Last year, Panama and Trinidad and Tobago played to a goalless draw and 1-1 tie at the Ato Boldon Stadium in Couva. The Women Soca Warriors had Europe-based professional forward Kennya “Yaya” Cordner and veteran midfielder Maylee Attin-Johnson in their ranks at the time.
As Jones bemoaned the inexperience of his current team, the elephant in the room is his decision to overlook the pair along with veteran defender Arin King and goalkeeper Saundra Baron.
Are the Women Warriors really better off for the changes?
Jones is confident that his technical staff got all its decisions right. A good showing against Panama could offer some vindication and he said they will be ready.
“We are going back to the drawing board and try to solidify the things that we were doing okay and get that better and try to work on some of the weaker stuff,” he said. “[…] Now it is based on performance only and doing the things that we are good at and bring it to the game. Hopefully that starts tomorrow.

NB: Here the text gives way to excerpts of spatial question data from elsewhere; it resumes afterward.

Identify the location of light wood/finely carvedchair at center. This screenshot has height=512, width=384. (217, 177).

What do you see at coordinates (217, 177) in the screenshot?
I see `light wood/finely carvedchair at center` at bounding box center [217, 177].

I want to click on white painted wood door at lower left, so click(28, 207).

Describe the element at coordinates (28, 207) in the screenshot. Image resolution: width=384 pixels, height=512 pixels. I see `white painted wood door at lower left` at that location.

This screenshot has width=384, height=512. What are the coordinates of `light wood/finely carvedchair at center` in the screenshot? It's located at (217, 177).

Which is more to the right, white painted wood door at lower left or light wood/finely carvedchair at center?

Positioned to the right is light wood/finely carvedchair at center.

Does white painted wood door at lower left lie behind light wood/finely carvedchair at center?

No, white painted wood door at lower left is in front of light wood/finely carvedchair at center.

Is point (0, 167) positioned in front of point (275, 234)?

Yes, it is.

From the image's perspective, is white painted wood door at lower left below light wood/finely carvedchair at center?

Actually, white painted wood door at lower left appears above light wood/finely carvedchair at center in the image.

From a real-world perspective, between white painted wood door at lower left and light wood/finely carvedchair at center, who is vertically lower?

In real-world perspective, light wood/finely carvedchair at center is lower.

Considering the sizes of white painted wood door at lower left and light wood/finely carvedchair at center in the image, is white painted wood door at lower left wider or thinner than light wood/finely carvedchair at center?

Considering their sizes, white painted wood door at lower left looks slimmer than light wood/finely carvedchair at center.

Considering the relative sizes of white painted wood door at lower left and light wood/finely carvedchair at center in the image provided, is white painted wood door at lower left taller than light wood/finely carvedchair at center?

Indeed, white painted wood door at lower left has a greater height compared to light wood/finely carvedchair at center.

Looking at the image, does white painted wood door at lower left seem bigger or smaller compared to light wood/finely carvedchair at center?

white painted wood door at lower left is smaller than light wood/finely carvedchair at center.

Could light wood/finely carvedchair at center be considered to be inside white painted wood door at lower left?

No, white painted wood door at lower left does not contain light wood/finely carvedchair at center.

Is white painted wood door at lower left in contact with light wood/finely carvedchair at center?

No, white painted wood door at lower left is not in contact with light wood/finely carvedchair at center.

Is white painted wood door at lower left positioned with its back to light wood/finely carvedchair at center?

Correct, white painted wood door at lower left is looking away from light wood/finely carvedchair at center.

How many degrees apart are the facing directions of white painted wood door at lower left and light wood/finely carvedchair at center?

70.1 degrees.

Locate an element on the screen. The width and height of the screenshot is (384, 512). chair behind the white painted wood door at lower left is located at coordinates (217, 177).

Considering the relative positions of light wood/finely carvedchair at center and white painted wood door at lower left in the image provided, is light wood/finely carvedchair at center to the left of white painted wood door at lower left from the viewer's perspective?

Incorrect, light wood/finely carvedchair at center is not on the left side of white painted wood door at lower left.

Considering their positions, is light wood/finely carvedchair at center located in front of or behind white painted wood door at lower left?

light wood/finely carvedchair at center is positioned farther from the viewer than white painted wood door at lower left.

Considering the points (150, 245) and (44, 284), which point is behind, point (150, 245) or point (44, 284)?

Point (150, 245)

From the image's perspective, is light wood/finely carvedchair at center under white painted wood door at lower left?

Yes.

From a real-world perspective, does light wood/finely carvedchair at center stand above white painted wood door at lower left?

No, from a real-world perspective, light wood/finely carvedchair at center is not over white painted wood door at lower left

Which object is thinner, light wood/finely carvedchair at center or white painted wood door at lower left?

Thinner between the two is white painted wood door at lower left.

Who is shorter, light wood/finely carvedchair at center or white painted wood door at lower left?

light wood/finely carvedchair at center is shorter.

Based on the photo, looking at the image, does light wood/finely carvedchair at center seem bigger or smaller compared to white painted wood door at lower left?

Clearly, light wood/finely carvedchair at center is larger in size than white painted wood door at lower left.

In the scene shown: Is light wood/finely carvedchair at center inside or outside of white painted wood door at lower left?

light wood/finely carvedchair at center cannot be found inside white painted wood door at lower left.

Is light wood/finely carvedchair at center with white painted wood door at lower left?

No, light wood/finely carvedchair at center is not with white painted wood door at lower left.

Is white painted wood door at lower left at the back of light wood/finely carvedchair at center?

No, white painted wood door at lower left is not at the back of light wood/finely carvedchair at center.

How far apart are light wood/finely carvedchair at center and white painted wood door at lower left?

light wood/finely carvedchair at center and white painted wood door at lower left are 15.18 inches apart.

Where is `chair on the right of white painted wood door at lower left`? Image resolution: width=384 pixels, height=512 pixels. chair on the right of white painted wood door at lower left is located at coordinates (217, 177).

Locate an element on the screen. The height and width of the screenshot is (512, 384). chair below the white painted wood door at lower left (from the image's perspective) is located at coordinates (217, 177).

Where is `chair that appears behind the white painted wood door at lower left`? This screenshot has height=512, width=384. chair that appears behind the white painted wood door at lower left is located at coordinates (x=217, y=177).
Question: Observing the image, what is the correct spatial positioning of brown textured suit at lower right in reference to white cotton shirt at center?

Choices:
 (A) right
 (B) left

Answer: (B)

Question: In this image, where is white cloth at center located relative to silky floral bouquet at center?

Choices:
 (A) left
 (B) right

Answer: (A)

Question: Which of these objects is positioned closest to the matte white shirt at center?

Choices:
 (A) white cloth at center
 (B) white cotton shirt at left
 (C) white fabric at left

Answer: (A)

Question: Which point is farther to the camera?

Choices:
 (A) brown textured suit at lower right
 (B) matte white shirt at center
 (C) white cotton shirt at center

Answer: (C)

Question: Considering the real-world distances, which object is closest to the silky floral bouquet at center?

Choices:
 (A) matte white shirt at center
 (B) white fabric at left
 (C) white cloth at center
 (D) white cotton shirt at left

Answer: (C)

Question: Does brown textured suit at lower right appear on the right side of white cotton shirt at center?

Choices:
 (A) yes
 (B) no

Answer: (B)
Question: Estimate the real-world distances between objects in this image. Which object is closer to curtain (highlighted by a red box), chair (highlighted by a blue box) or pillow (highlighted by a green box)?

“[…] We have a game on our hands that we are going to put everything into.”
(Trinidad and Tobago Team)
Goalkeepers: 1.Kimika Forbes (Unattached), 21.Tenesha Palmer (Police FC), 22.K’lil Keshwar (St Francis College—USA);
Defenders: 2.Chelsi Jadoo (Valadares Gaia FC—Portugal), 4.Rhea Belgrave (Police FC), 8.Victoria Swift (Unattached), 5.Shaunalee Govia (Unattached), 3.Shadi Cecily Stoute (University of Georgia—USA), 7.Liana Hinds (Hibernian—Scotland), 6.Kedie Johnson (University of Louisiana Monroe—USA);
Midfielders: 20.Lauryn Hutchinson (Unattached), 14.Karyn Forbes (Police FC), 13.Amaya Ellis (Johns Hopkins University—USA), 12.Chelcy Ralph (Ball State University—USA), 10.Asha James (West Texas A&M University—USA), 23.Sarah De Gannes (Western Illinois University—USA);
Attackers: 11.Raenah Campbell (Unattached), 16.Cayla Mc Farlane (Harvard University—USA), 19.Maya Matouk (Police FC), 15.Tori Paul (George Mason University—USA), 18.Maria-Frances Serrant (West Texas A&M—USA), 17.Jolie St Louis (Seattle University—USA), 9.Brianna Austin (Florida Atlantic University—USA).
Staff: Kenwyne Jones (head coach), Carlos Edwards (assistant coach), James Baird (goalkeeper coach), Joanne Daniel (manager), Anyl Gopeesingh (team doctor), Rejan Chin (rehab specialist), Terry Johnson-Jeremiah (equipment manager), Atiba Downes (strength and conditioning coach), Andre Sooklal (media oficer and video analyst), Alexandria Olton (sport psychologist), Dean Tuitt (trainer), Kylla Charles (massage therapist).